Good clean fun abounds in writer/director Nida Manzoor’s feature debut, Polite Society — at least until the proceedings venture into cuckoopants territory and the film never quite recovers.

The tale of Pakistani/British high schooler Ria (Priya Kansara, Bridgerton) and her protectiveness of art-school-dropout older sister Lena (Ritu Arya, The Umbrella Academy) yields plenty of laughs through Manzoor’s witty dialogue and the sibling’s winning rapport, as well as budding stuntwoman Ria’s action-packed shortcomings in her career pursuits.

And when handsome suitor Salim (Akshay Khanna) romances Lena, Polite Society achieves a quirky, exaggerated tone, somewhere between the high school shenanigans of Alexander Payne (Ria’s judgy stares out her bedroom window echo the shocked expressions in Election) and Amy Heckerling (these teens could easily coexist with Cher & Co., or in the halls of Ridgemont High).

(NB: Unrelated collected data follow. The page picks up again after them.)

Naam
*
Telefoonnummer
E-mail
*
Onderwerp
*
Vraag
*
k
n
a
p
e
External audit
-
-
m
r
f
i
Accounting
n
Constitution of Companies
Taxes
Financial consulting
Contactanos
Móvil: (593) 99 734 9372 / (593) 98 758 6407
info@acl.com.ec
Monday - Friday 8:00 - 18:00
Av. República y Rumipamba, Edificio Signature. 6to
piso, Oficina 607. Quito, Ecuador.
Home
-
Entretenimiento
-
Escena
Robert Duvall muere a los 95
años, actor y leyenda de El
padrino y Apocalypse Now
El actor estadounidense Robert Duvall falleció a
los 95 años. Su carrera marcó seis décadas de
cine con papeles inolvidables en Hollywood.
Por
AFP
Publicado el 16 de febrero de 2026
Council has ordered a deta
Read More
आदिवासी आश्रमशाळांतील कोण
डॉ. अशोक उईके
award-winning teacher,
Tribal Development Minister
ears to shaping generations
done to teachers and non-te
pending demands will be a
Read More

The paranoid Ria’s desperate ploys to break up the happy couple with help from her best friends Clara (Seraphina Beh) and Alba (Ella Bruccoleri) are likewise gleeful — particularly the disguise-filled infiltration of Salim’s gym — yet when the actual disturbing reason why they shouldn’t be together is revealed, it’s so absurd that it feel lifted from another film entirely.

The comedic and directorial prowess exhibited up to that point, however, suggest that Manzoor is a born filmmaker, and is likely to stick the proverbial landing before too long.

Grade: B-minus. Rated PG-13. Now playing at the Fine Arts Theatre and Regal Biltmore Grande.